I built a stereoscopic camera mobile app which performs automatic alignment using findTransformEcc and the app is working pretty well with it. I know I should probably be using rectifyStereoUncalibrated preceded by keypoints and descriptors etc. etc. but I get bad results from that despite many different approaches attempted and I'm super frustrated. So instead, I'm sticking with findTransformEcc (at least for now). At the moment I'm using MotionType.Euclidean (restricted to translations and rotations) but I would like to change that.
So far, the app has worked by having the user take one picture and move to the side to capture the next (chacha method). But now I'm adding the ability to have two phones capture simultaneously. The problem is that the focal length and sensor size (angular field of view) may be different between the two cameras, so in order to align the two pictures I need to allow scaling/zooming. However, if I want to do that with findTransformEcc I can only step up from Euclidean to Affine, it seems like I can't go between.
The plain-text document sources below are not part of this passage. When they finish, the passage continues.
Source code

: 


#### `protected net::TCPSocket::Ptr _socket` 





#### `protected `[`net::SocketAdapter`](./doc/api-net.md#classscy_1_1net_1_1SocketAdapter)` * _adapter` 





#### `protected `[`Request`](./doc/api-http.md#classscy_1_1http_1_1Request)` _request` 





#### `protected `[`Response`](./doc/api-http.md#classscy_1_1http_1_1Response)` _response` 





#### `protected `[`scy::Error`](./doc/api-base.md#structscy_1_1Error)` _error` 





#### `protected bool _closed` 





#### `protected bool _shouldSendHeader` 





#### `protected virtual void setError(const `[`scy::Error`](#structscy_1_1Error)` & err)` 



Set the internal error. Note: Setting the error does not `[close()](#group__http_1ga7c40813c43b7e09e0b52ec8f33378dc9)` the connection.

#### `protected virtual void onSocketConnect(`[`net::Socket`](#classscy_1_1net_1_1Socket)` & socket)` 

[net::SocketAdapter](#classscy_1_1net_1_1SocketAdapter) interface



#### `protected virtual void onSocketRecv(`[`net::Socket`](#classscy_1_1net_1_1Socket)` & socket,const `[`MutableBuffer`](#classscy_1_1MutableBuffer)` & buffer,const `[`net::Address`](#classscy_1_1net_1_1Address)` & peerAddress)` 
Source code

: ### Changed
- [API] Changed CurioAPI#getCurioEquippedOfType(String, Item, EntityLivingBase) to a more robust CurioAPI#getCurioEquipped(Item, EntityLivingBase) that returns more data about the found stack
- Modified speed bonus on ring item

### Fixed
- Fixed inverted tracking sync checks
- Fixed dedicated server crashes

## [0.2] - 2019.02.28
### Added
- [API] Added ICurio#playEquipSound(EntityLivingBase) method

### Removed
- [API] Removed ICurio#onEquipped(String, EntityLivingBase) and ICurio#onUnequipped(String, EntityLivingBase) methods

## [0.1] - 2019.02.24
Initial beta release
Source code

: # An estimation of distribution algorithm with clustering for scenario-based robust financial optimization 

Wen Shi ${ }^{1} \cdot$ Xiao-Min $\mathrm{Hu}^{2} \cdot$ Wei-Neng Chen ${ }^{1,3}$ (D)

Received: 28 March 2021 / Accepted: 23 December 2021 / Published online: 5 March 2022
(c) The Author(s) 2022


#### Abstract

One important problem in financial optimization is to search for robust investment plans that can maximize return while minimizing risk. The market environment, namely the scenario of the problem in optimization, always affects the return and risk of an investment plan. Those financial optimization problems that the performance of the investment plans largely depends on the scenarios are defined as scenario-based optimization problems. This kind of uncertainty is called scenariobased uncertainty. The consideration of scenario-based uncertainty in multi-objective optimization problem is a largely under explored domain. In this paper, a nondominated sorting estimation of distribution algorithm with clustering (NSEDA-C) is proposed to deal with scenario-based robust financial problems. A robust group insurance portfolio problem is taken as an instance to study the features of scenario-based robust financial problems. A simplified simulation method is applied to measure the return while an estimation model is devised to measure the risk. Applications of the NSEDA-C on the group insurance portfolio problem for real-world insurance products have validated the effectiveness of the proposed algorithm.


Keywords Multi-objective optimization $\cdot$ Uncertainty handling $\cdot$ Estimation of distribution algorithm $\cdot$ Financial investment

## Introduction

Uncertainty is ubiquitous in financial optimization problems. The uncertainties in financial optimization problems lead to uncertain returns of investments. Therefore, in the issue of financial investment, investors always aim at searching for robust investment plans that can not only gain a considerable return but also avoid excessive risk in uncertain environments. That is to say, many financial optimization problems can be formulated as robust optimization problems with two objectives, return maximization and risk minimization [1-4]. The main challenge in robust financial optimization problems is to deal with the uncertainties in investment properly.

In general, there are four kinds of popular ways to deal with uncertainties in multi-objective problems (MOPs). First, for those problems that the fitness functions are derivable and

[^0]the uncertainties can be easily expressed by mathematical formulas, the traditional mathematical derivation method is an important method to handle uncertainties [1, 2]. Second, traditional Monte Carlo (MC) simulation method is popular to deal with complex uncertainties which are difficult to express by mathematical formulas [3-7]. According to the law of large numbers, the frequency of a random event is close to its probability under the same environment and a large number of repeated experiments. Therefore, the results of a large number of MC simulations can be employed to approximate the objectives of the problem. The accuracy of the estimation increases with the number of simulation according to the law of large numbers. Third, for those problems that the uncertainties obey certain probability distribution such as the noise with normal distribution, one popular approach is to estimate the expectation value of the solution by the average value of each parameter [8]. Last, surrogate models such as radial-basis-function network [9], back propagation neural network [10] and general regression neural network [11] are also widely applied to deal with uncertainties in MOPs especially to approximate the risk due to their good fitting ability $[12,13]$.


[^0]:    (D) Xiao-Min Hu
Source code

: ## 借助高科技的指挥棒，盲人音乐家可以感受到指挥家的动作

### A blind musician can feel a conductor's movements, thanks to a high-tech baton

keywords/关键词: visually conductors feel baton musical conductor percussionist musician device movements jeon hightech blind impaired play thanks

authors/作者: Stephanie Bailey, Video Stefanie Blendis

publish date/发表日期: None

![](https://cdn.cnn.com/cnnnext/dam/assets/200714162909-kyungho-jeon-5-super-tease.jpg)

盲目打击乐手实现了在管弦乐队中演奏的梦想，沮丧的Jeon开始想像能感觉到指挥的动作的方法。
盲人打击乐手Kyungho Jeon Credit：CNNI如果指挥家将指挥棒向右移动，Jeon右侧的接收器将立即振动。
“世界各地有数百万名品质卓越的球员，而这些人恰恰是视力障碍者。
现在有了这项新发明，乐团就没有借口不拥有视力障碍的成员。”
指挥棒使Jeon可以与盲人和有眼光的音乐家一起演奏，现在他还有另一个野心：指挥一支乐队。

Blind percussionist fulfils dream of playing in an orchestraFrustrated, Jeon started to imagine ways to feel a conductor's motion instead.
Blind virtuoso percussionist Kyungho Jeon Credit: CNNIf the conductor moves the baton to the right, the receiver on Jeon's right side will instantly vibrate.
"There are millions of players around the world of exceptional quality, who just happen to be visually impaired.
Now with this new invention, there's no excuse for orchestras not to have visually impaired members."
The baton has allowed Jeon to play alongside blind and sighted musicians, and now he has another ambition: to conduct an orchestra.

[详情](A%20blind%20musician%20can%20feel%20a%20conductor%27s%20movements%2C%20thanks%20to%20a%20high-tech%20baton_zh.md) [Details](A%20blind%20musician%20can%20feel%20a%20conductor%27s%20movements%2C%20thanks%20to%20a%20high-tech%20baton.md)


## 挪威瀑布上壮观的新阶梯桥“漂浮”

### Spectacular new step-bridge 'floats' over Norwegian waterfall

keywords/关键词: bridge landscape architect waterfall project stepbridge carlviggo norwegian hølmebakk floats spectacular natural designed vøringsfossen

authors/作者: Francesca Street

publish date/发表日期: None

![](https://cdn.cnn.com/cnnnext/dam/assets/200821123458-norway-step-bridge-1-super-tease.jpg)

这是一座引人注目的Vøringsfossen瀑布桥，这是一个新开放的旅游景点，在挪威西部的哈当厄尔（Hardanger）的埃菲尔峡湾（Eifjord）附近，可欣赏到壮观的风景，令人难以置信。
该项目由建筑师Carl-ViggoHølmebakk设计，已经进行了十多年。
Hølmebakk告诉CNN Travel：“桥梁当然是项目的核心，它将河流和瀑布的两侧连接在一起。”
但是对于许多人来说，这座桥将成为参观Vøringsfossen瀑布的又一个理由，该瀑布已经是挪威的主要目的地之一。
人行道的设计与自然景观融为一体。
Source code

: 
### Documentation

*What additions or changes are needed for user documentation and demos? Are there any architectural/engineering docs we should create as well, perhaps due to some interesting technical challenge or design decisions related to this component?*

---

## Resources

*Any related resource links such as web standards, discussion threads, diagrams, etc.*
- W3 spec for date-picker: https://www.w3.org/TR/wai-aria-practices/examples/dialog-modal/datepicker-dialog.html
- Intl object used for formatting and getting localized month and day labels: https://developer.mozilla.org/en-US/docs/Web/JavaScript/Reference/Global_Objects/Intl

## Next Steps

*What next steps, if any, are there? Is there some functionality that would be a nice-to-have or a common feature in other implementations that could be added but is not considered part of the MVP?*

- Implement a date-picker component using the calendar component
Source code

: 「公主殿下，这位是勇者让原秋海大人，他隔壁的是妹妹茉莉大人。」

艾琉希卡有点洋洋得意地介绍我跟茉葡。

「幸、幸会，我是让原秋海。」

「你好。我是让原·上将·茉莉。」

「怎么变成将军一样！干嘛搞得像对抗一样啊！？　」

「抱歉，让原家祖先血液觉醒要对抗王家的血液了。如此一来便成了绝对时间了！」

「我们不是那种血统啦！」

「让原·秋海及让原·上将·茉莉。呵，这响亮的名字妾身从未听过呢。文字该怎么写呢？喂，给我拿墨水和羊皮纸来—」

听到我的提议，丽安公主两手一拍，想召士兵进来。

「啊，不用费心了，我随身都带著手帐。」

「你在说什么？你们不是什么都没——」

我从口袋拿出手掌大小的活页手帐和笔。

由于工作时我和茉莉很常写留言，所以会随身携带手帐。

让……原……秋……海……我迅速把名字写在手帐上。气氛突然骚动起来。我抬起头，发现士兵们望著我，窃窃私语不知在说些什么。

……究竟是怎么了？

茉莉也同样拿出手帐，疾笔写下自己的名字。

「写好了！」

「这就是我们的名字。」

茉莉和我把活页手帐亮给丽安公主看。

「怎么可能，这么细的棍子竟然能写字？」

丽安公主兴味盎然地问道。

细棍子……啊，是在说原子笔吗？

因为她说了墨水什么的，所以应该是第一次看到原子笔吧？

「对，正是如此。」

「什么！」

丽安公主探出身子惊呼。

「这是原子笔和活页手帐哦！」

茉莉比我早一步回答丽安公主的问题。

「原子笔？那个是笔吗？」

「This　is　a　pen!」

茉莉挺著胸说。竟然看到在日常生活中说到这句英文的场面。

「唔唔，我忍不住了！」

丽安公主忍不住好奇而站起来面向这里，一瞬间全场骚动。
That is, it seems I cannot allow scaling without also allowing shearing, and I don't want shearing.
As another way to explain this, I'd like to get the type of transform that you can get from estimateRigidTranform(array,array,FALSE) (partial affine) but rather than using keypoints as that function does, I want to use findTransformEcc because from my experimentation it just seems to be more reliable.
(https://github.com/KRA2008/crosscam/blob/develop/AutoAlignment/OpenCV.cs is the auto-alignment code if that helps at all)
Take a look at Fourier-Mellin transform based approach: https://github.com/Smorodov/LogPolarFFTTemplateMatcher
It will give you offset, scale and rotation parameters, nothing more.